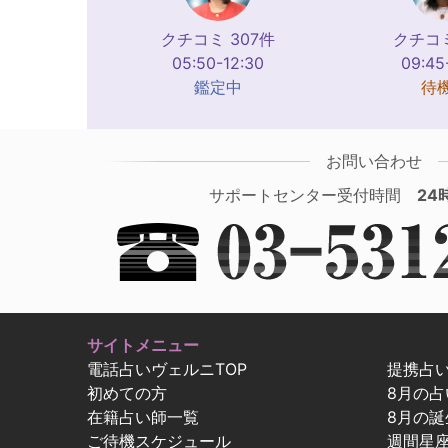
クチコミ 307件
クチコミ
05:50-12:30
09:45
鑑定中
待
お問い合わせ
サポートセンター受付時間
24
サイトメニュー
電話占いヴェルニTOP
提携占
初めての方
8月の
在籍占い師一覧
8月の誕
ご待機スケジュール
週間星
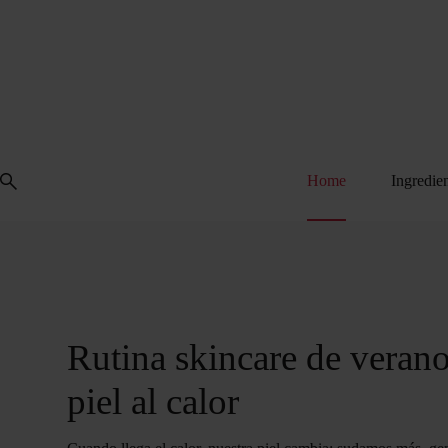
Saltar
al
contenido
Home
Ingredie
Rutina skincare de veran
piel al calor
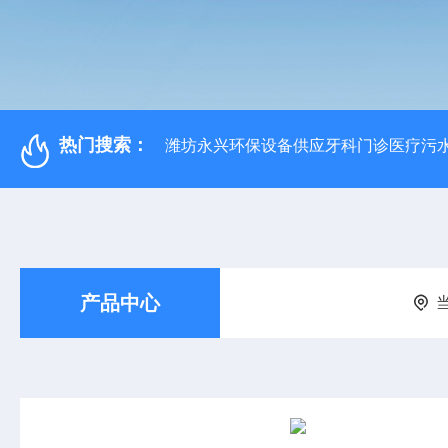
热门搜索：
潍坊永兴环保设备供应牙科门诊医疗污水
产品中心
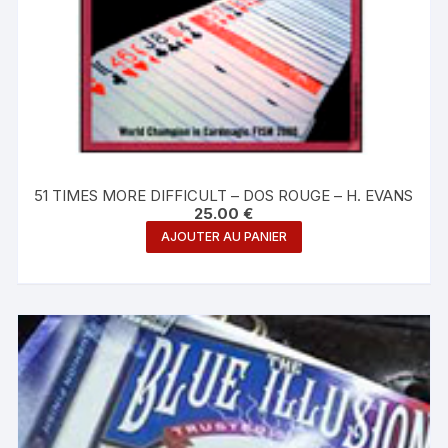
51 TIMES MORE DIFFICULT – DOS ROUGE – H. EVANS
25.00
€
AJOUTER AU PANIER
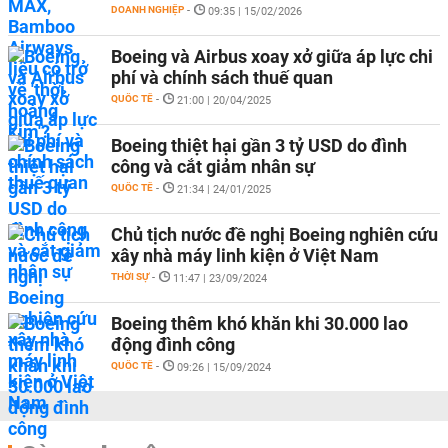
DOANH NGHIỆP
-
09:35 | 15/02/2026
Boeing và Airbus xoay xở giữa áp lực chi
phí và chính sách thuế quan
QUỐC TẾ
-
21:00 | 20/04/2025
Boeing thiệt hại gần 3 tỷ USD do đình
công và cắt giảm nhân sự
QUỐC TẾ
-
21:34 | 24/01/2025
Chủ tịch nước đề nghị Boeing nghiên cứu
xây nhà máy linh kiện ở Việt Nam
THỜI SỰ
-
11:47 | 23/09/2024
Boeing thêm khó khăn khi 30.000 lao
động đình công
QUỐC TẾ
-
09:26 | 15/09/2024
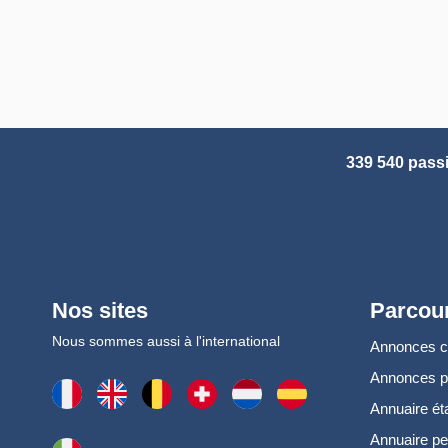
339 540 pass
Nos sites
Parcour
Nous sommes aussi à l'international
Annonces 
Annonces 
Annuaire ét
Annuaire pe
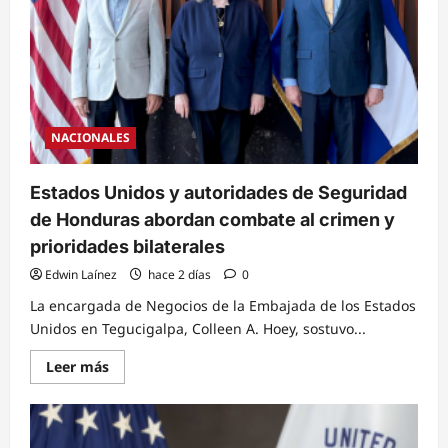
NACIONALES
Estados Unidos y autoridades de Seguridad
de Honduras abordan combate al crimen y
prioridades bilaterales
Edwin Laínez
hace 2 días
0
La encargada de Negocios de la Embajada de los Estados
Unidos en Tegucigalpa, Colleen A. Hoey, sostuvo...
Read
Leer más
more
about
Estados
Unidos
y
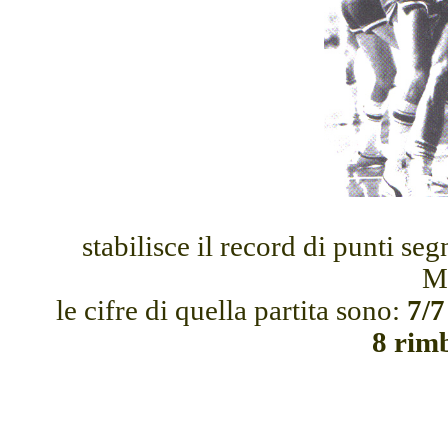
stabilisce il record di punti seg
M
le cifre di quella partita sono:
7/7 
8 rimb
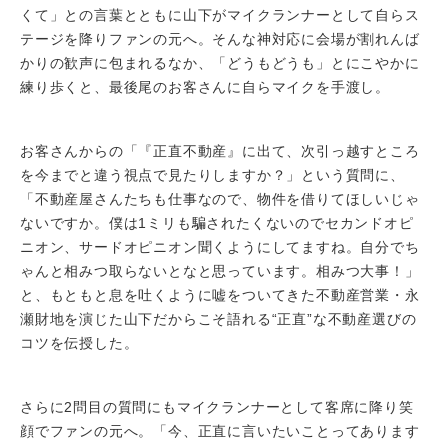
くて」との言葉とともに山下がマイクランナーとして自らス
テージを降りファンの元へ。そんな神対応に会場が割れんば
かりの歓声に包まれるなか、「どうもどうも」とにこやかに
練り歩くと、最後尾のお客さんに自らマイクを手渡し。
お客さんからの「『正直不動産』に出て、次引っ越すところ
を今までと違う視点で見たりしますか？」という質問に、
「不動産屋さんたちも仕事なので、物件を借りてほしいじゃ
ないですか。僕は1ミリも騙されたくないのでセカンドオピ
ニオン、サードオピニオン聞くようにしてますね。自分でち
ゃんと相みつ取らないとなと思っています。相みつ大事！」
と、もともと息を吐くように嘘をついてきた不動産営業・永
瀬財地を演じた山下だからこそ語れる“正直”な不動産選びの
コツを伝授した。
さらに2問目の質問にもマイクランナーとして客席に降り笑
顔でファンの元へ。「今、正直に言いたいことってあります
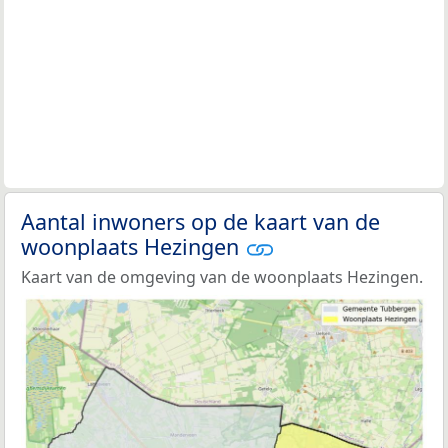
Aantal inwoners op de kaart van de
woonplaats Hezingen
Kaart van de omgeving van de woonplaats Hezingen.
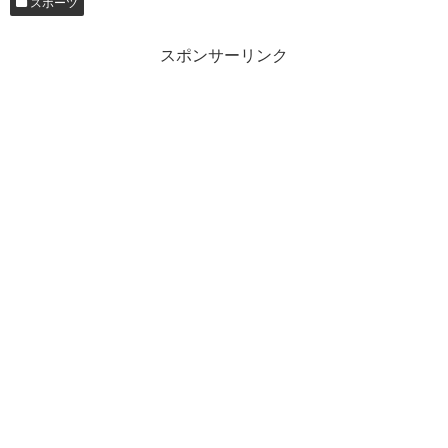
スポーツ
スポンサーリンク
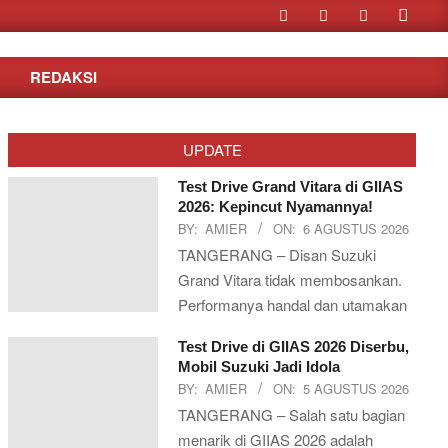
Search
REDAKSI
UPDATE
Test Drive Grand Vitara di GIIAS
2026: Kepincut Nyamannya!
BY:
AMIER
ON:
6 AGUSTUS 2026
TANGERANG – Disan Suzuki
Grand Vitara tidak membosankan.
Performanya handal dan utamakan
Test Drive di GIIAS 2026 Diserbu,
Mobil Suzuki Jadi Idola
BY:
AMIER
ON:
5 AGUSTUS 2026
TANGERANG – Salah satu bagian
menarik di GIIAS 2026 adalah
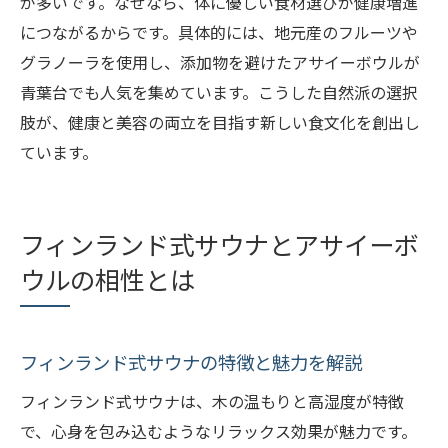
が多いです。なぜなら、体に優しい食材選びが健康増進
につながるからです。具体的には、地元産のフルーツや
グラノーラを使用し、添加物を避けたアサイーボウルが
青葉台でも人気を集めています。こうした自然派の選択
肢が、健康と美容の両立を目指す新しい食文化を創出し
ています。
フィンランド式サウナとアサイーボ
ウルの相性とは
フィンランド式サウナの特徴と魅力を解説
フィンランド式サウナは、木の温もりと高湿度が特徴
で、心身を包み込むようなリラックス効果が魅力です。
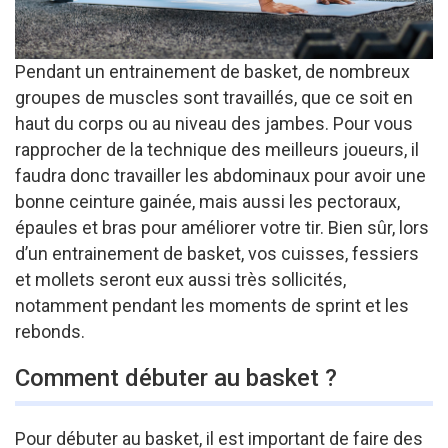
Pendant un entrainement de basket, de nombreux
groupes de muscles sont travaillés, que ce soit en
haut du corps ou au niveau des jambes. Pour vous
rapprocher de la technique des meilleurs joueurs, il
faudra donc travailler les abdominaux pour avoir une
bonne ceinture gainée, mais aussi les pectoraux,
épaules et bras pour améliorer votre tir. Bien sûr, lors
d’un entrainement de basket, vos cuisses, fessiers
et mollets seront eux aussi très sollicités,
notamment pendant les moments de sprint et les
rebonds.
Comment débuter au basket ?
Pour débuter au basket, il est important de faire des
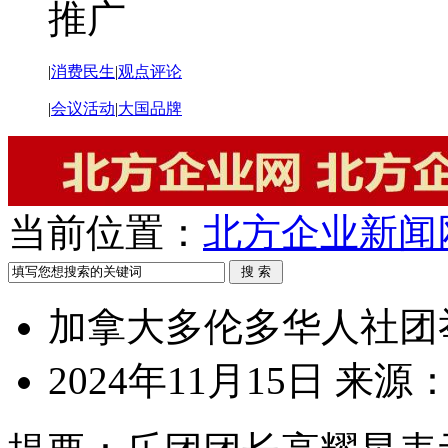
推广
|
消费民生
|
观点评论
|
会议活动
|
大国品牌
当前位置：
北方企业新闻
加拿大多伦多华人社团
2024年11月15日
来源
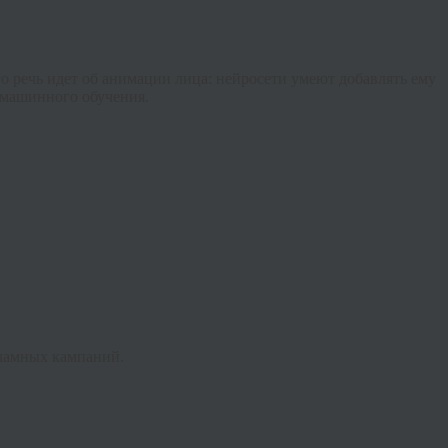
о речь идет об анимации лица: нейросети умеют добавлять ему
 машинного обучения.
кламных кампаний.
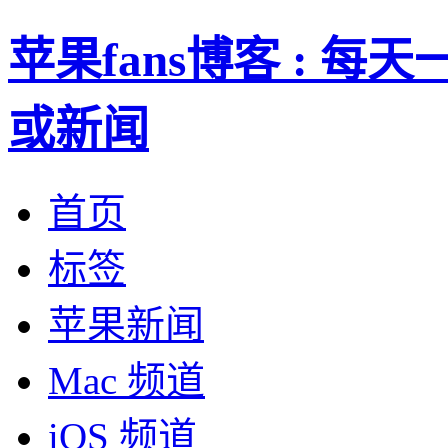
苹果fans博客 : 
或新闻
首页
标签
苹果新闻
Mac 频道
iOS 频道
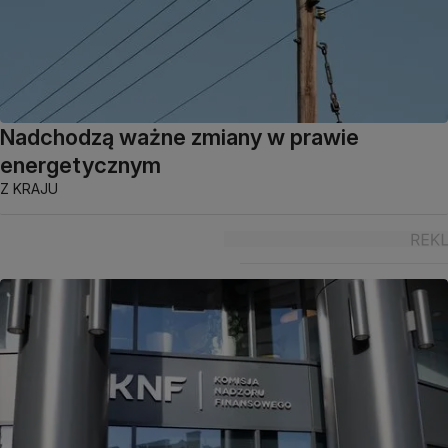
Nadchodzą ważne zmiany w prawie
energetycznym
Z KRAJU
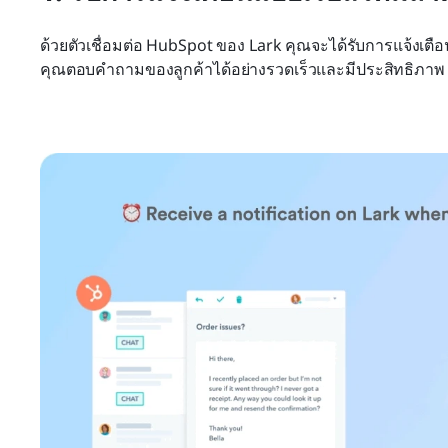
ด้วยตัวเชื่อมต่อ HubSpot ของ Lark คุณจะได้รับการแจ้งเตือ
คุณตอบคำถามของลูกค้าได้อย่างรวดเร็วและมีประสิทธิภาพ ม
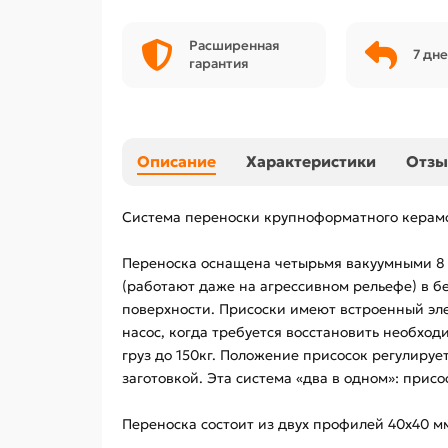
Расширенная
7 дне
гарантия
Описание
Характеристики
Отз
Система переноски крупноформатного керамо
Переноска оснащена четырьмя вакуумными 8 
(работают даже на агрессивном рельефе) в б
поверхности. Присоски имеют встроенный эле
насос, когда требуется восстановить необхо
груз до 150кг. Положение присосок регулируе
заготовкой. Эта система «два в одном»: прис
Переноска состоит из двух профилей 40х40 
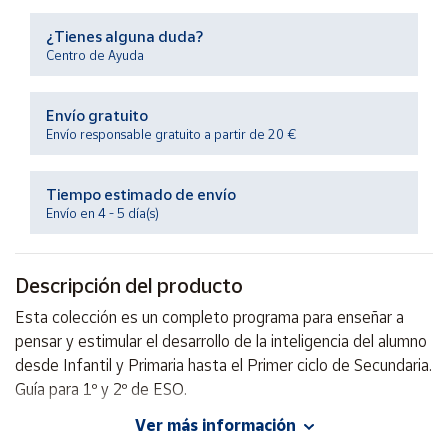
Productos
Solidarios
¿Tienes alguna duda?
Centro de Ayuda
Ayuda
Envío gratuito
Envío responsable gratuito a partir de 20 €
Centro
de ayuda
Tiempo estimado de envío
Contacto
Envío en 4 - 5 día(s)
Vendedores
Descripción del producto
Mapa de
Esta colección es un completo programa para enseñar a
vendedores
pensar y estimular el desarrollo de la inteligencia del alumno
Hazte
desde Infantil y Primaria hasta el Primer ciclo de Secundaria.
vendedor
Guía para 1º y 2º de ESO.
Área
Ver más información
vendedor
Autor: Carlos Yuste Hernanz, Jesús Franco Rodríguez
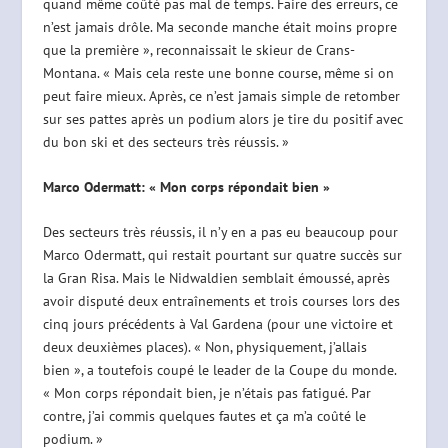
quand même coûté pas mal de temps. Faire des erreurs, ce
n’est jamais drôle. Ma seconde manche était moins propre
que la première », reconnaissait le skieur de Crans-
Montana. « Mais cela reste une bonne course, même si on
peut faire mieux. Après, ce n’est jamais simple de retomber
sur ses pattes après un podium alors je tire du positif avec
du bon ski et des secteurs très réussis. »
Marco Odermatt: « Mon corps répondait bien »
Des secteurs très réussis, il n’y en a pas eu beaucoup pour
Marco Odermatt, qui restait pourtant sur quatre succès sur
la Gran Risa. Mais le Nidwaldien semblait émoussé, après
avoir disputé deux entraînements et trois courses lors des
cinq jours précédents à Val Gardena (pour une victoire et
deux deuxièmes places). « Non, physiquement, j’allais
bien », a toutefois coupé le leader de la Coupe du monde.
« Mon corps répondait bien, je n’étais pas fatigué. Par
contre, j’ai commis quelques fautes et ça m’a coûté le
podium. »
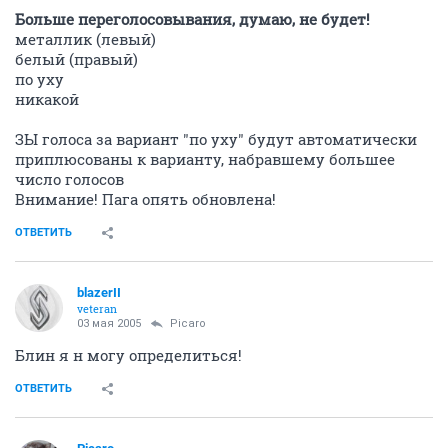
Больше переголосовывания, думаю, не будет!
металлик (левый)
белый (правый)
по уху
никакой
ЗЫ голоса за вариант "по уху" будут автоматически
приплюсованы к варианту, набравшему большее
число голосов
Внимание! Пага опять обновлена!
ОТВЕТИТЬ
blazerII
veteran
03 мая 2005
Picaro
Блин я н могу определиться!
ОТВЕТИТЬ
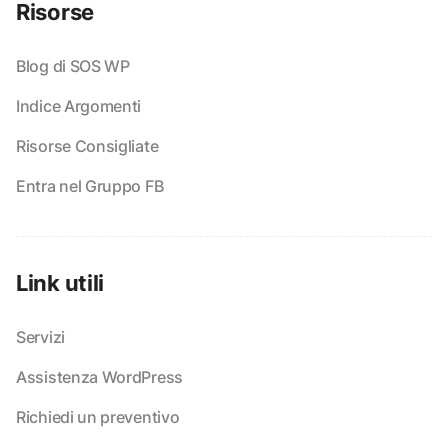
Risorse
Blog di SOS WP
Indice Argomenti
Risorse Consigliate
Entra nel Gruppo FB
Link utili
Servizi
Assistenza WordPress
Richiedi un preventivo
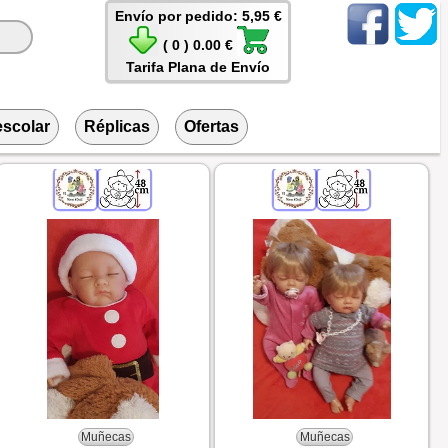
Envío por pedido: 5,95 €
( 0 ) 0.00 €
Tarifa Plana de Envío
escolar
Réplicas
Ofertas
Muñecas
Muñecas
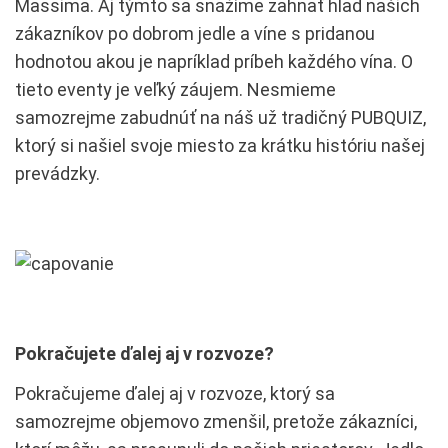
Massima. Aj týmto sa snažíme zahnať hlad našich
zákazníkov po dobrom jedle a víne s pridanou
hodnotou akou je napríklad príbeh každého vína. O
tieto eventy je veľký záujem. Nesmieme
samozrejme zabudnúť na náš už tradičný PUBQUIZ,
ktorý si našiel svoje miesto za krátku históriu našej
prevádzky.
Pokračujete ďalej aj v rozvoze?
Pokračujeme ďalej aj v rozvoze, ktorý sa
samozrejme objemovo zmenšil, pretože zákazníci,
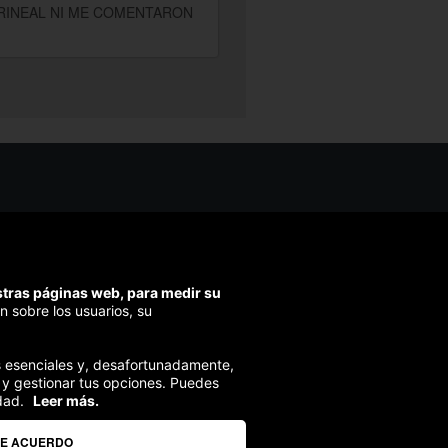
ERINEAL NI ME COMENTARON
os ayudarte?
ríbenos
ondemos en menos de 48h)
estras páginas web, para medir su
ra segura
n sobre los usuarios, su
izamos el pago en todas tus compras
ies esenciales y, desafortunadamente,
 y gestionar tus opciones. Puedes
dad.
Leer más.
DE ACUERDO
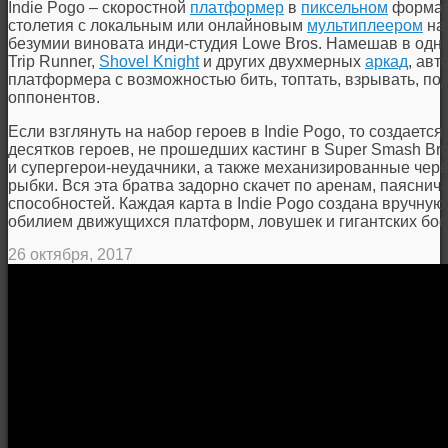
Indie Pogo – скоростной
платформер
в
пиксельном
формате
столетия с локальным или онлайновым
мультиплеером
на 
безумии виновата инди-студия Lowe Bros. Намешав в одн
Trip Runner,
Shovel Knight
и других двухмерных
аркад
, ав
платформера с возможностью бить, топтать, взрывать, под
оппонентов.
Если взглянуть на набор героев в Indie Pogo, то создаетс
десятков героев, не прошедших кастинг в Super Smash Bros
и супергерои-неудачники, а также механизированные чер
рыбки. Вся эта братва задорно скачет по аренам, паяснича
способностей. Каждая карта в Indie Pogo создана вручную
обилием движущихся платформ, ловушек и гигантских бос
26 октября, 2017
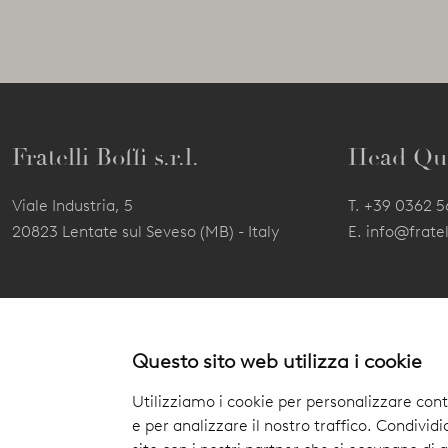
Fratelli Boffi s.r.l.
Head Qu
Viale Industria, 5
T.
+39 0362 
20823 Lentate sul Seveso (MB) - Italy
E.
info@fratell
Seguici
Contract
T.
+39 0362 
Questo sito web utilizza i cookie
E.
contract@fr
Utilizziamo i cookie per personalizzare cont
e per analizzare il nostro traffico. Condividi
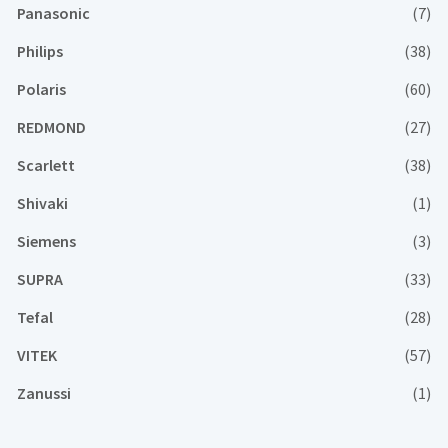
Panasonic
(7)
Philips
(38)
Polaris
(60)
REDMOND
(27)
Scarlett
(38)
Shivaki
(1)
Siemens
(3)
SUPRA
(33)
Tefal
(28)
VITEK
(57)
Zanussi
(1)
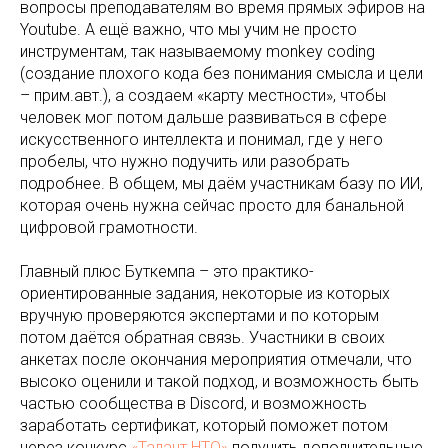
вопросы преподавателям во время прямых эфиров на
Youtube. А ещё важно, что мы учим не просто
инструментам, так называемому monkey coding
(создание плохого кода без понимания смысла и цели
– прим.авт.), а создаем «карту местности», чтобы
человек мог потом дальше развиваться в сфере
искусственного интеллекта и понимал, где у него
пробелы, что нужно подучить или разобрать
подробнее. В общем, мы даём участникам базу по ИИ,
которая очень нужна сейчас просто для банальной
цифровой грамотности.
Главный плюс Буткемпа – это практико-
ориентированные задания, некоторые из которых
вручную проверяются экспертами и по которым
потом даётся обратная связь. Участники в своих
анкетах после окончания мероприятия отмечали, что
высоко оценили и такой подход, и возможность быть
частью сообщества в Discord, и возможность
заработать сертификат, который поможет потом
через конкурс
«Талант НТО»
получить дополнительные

----

PROBLEM DETAILS: From the records above, output only the lines starting at the one containing "os ayudarte?" and ending at the one containing "инструментам, так называемому monkey coding", word for word. Pictures stay out.

RESPONSE:
os ayudarte?
ríbenos
ondemos en menos de 48h)
estras páginas web, para medir su
ra segura
n sobre los usuarios, su
izamos el pago en todas tus compras
ies esenciales y, desafortunadamente,
 y gestionar tus opciones. Puedes
dad.
Leer más.
DE ACUERDO
Indie Pogo – скоростной
платформер
в
пиксельном
формате
столетия с локальным или онлайновым
мультиплеером
на 
безумии виновата инди-студия Lowe Bros. Намешав в одн
Trip Runner,
Shovel Knight
и других двухмерных
аркад
, ав
платформера с возможностью бить, топтать, взрывать, под
оппонентов.
Если взглянуть на набор героев в Indie Pogo, то создаетс
десятков героев, не прошедших кастинг в Super Smash Bros
и супергерои-неудачники, а также механизированные чер
рыбки. Вся эта братва задорно скачет по аренам, паяснича
способностей. Каждая карта в Indie Pogo создана вручную
обилием движущихся платформ, ловушек и гигантских бос
26 октября, 2017
Fratelli Boffi s.r.l.
Head Qu
Viale Industria, 5
T.
+39 0362 
20823 Lentate sul Seveso (MB) - Italy
E.
info@fratell
Seguici
Contract
T.
+39 0362 
Questo sito web utilizza i cookie
E.
contract@fr
Utilizziamo i cookie per personalizzare cont
e per analizzare il nostro traffico. Condividi
Panasonic
(7)
Philips
(38)
Polaris
(60)
REDMOND
(27)
Scarlett
(38)
Shivaki
(1)
Siemens
(3)
SUPRA
(33)
Tefal
(28)
VITEK
(57)
Zanussi
(1)
вопросы преподавателям во время прямых эфиров на
Youtube. А ещё важно, что мы учим не просто
инструментам, так называемому monkey coding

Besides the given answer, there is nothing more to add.